• What is needed:
Copy every row below verbatim, preserving each line and the original order.

-----

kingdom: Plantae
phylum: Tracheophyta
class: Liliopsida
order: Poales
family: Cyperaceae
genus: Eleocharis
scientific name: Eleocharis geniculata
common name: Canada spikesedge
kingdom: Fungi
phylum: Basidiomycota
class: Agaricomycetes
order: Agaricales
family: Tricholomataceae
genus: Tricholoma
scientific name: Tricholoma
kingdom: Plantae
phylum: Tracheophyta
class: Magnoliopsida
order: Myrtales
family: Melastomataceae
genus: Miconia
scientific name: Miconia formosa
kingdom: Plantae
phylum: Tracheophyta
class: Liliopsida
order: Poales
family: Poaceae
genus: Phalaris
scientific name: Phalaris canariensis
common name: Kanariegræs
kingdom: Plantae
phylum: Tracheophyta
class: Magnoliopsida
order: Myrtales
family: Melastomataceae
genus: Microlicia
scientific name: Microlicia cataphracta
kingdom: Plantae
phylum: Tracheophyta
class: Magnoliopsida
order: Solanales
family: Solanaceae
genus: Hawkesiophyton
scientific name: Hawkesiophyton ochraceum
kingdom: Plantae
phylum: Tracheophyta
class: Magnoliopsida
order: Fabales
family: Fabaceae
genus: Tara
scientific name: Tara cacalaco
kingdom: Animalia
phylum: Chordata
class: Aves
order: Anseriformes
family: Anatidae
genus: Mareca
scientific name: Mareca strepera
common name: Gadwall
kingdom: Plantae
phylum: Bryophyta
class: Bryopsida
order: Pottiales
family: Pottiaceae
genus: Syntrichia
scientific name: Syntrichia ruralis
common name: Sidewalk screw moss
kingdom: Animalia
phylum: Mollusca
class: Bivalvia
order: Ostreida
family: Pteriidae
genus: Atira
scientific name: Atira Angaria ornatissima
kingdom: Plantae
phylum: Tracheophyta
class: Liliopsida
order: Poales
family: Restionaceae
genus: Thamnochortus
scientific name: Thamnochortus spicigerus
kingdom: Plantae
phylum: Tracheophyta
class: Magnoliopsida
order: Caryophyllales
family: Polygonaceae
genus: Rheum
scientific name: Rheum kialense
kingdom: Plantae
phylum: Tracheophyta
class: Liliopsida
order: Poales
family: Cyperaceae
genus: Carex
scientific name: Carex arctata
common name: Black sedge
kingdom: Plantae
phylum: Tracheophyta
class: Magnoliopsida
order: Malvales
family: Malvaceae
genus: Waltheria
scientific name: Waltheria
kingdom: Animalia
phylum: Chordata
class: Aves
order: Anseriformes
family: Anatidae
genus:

-----

• Response below:
kingdom: Plantae
phylum: Tracheophyta
class: Liliopsida
order: Poales
family: Cyperaceae
genus: Eleocharis
scientific name: Eleocharis geniculata
common name: Canada spikesedge
kingdom: Fungi
phylum: Basidiomycota
class: Agaricomycetes
order: Agaricales
family: Tricholomataceae
genus: Tricholoma
scientific name: Tricholoma
kingdom: Plantae
phylum: Tracheophyta
class: Magnoliopsida
order: Myrtales
family: Melastomataceae
genus: Miconia
scientific name: Miconia formosa
kingdom: Plantae
phylum: Tracheophyta
class: Liliopsida
order: Poales
family: Poaceae
genus: Phalaris
scientific name: Phalaris canariensis
common name: Kanariegræs
kingdom: Plantae
phylum: Tracheophyta
class: Magnoliopsida
order: Myrtales
family: Melastomataceae
genus: Microlicia
scientific name: Microlicia cataphracta
kingdom: Plantae
phylum: Tracheophyta
class: Magnoliopsida
order: Solanales
family: Solanaceae
genus: Hawkesiophyton
scientific name: Hawkesiophyton ochraceum
kingdom: Plantae
phylum: Tracheophyta
class: Magnoliopsida
order: Fabales
family: Fabaceae
genus: Tara
scientific name: Tara cacalaco
kingdom: Animalia
phylum: Chordata
class: Aves
order: Anseriformes
family: Anatidae
genus: Mareca
scientific name: Mareca strepera
common name: Gadwall
kingdom: Plantae
phylum: Bryophyta
class: Bryopsida
order: Pottiales
family: Pottiaceae
genus: Syntrichia
scientific name: Syntrichia ruralis
common name: Sidewalk screw moss
kingdom: Animalia
phylum: Mollusca
class: Bivalvia
order: Ostreida
family: Pteriidae
genus: Atira
scientific name: Atira Angaria ornatissima
kingdom: Plantae
phylum: Tracheophyta
class: Liliopsida
order: Poales
family: Restionaceae
genus: Thamnochortus
scientific name: Thamnochortus spicigerus
kingdom: Plantae
phylum: Tracheophyta
class: Magnoliopsida
order: Caryophyllales
family: Polygonaceae
genus: Rheum
scientific name: Rheum kialense
kingdom: Plantae
phylum: Tracheophyta
class: Liliopsida
order: Poales
family: Cyperaceae
genus: Carex
scientific name: Carex arctata
common name: Black sedge
kingdom: Plantae
phylum: Tracheophyta
class: Magnoliopsida
order: Malvales
family: Malvaceae
genus: Waltheria
scientific name: Waltheria
kingdom: Animalia
phylum: Chordata
class: Aves
order: Anseriformes
family: Anatidae
genus:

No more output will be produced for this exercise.